In der nächsten Zeit wird die Abteilung „Bildung und Forschung“ der Behörde, die sich mit der Erforschung der Struktur und der Wirkungsweise des Staatssicherheitsdienstes beschäftigt, weiter ausgebaut. Ihre Tätigkeit trifft auf ein großes Informationsbedürfnis über den Staatssicherheitsdienst in der Bevölkerung.

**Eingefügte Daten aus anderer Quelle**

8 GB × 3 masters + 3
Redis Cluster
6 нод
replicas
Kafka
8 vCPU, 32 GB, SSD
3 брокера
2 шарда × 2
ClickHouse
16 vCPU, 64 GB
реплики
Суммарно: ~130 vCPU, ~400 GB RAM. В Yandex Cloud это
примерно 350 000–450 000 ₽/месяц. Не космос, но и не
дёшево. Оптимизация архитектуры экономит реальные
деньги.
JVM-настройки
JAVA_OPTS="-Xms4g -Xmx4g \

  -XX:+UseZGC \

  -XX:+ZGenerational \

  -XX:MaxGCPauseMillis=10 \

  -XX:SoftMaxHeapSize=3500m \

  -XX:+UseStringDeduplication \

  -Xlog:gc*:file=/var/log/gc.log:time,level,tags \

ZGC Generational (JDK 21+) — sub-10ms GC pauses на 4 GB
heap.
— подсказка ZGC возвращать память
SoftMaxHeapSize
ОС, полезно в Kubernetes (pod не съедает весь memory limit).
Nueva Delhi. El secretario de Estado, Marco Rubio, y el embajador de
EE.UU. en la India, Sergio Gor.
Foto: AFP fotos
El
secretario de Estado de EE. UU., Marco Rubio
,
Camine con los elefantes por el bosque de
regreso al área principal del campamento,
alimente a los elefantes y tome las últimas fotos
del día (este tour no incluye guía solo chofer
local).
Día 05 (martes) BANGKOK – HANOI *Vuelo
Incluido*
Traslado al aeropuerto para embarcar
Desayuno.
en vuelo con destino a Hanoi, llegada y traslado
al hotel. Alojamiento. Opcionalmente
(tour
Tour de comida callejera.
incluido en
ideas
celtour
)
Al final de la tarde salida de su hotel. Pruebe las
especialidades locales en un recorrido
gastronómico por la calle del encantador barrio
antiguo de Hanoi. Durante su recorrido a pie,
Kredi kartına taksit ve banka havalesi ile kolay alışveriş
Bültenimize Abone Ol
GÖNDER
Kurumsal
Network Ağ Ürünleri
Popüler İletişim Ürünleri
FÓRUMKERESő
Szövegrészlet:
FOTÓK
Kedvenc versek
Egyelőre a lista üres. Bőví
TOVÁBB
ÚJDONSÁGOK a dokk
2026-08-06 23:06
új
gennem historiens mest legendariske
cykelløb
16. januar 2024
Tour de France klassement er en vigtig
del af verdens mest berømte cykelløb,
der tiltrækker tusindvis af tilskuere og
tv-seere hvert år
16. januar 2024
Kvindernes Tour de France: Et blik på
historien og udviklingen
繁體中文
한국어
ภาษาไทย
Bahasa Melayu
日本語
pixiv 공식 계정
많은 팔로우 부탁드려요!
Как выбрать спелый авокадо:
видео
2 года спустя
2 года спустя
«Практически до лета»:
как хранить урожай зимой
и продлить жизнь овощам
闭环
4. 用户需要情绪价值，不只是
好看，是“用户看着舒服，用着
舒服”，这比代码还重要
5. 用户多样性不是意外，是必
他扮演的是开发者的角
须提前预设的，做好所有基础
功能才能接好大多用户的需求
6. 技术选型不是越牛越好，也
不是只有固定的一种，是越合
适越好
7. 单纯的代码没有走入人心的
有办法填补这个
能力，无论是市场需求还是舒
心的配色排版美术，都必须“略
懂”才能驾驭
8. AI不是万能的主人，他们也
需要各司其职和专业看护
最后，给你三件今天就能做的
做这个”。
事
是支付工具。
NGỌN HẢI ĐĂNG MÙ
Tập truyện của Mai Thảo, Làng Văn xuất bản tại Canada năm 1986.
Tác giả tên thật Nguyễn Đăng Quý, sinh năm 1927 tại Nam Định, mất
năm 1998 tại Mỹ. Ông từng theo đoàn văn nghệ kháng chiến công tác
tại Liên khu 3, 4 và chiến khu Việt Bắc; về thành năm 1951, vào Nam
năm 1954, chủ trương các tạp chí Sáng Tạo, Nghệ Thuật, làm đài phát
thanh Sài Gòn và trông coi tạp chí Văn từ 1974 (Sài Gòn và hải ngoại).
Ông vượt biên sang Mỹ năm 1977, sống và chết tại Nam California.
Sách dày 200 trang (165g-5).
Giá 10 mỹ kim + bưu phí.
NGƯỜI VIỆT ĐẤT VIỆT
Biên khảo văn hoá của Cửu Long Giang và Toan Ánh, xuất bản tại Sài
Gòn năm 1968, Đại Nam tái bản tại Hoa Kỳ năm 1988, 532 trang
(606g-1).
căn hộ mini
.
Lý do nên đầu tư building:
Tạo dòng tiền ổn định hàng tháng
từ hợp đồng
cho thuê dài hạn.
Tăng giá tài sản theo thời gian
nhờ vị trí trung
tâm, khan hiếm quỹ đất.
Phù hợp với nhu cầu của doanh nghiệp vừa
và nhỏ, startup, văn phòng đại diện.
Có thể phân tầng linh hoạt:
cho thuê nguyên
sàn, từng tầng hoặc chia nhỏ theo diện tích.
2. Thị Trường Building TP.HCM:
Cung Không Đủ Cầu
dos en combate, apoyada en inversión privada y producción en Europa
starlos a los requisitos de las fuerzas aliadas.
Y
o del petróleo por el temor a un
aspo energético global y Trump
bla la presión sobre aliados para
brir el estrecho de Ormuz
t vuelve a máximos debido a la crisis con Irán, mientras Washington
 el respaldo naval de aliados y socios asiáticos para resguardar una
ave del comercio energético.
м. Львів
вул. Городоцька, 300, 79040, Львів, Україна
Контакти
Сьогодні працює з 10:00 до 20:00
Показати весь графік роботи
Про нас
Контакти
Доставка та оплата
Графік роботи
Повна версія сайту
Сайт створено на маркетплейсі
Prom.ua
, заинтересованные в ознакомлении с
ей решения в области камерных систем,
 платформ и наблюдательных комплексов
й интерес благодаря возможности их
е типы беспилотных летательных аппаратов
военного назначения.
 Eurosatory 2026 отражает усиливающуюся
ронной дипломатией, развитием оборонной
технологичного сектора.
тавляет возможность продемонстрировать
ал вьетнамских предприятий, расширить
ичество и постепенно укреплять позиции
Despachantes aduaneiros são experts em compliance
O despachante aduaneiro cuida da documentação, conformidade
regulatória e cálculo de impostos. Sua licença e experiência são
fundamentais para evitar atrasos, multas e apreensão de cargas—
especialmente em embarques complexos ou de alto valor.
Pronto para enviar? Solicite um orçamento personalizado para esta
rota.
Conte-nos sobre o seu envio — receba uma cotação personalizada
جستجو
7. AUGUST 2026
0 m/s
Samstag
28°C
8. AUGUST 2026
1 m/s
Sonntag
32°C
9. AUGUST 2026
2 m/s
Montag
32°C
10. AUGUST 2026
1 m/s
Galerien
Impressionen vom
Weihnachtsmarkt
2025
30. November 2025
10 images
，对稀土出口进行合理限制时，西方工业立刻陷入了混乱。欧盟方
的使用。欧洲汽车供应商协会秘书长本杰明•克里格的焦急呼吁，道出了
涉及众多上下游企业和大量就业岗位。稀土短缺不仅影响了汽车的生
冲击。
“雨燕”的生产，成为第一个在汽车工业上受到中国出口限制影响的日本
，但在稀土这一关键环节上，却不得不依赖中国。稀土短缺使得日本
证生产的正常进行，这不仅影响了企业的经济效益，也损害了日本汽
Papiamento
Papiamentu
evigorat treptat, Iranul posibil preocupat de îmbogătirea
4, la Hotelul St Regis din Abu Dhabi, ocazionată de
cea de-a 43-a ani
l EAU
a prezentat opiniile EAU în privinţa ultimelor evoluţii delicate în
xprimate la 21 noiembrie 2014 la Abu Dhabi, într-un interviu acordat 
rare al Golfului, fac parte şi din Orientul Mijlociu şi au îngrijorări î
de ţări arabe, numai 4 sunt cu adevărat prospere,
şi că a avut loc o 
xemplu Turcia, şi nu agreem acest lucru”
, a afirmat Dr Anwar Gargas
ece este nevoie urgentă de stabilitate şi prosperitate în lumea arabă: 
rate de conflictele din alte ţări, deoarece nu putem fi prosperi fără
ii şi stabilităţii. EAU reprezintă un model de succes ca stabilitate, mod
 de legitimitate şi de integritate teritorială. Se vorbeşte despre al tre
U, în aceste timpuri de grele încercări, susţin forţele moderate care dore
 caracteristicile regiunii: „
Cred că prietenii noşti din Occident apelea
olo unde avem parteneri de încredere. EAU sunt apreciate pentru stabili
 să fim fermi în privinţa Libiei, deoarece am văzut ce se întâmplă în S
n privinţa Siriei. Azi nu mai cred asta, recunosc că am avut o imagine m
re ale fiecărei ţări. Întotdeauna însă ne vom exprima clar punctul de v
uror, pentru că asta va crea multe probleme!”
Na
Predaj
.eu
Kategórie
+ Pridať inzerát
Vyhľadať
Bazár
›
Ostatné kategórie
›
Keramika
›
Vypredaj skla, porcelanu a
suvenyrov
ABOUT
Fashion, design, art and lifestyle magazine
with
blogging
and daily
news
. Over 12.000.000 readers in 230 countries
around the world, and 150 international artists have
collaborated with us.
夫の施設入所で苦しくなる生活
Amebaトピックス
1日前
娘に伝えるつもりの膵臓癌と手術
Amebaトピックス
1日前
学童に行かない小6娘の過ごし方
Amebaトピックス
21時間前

Dieses Interesse und die oben skizzierten Erfahrungen aus dem Arbeitsalltag der Behörde belegen, daß sich das Stasi-Unterlagen-Gesetz in der Praxis bewährt hat. Seine Grundlagen wurden von der Bürgerbewegung und den Bürgerkomitees der ehemaligen DDR erstritten. Dieses Gesetz wurde in der frei gewählten Volkskammer durch ein eigenes Gesetz vorbereitet und später in der jetzigen Fassung vom gesamtdeutschen Bundestag verabschiedet. Es dient der Erinnerung ebenso wie dem Neuanfang. Wenn Teile der Öffentlichkeit die Auseinandersetzungen leid sind, die die öffentliche Debatte 1992 prägten, und nach „Konsens“ und „Schlußstrich“ rufen, so ist daran zu erinnern, daß Aufarbeitung der Vergangenheit ohne Dissens nicht funktionieren kann und daß dieser Dissens seine Zeit braucht. Es gilt, eine Krise zu akzeptieren. Ihre Abwesenheit wäre ein größeres Übel als die Turbulenzen, die sie in Teilen der Öffentlichkeit erzeugt. Wir können wählen zwischen einem faulen Frieden, der auf Dissens verzichtet und einem langwierigen, gelegentlich schmerzhaften Prozeß, an dessen Ende das steht, was wir mit Recht inneren Frieden nennen. Joachim Gauck

Der Autor ist Bundesbeauftragter für die Unterlagen des Staatssicherheitsdienstes der Ex-DDR.